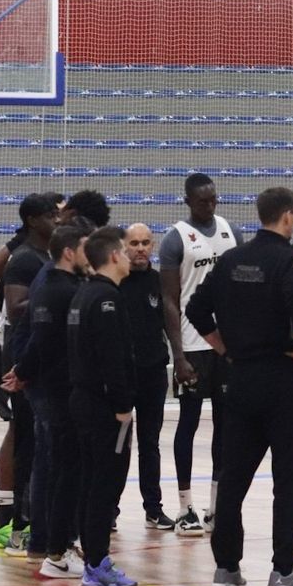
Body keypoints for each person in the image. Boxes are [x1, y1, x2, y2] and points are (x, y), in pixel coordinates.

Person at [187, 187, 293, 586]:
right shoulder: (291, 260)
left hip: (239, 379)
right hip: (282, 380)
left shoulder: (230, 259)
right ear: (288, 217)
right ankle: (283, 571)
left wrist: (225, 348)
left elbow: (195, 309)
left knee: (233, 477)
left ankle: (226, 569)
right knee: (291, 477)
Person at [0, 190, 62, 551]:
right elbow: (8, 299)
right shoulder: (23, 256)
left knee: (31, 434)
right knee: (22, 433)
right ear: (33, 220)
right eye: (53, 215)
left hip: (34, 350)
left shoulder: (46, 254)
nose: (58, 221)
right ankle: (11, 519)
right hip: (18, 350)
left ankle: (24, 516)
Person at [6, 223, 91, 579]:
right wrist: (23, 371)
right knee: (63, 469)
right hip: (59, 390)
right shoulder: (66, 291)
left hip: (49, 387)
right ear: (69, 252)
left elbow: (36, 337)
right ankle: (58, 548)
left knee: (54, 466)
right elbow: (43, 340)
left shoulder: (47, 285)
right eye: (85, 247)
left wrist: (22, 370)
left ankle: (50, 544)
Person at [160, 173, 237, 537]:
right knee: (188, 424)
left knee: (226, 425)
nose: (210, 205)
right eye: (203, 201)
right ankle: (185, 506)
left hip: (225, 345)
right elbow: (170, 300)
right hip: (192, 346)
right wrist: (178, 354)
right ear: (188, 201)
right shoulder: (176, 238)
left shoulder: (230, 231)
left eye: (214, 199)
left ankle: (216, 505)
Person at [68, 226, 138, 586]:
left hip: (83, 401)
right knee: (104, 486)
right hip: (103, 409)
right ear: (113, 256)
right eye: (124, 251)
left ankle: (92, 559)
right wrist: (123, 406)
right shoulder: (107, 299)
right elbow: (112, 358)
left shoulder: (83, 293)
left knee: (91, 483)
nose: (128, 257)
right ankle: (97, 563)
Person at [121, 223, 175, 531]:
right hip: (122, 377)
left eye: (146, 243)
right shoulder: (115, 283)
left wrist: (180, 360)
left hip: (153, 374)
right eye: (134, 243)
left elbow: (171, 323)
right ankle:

----------

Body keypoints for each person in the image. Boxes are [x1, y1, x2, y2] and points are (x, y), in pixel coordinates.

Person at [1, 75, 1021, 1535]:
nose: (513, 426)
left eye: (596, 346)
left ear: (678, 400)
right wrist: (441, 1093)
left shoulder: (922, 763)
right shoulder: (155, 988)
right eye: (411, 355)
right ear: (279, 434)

----------

→ Work to be completed
Using the material above, filter for lines holding "ankle" and copy each one.

→ Answer to the exercise
right ankle: (283, 571)
left ankle: (226, 569)
right ankle: (11, 519)
left ankle: (24, 516)
right ankle: (58, 548)
left ankle: (50, 544)
right ankle: (185, 506)
left ankle: (216, 505)
left ankle: (92, 559)
right ankle: (97, 563)
right ankle:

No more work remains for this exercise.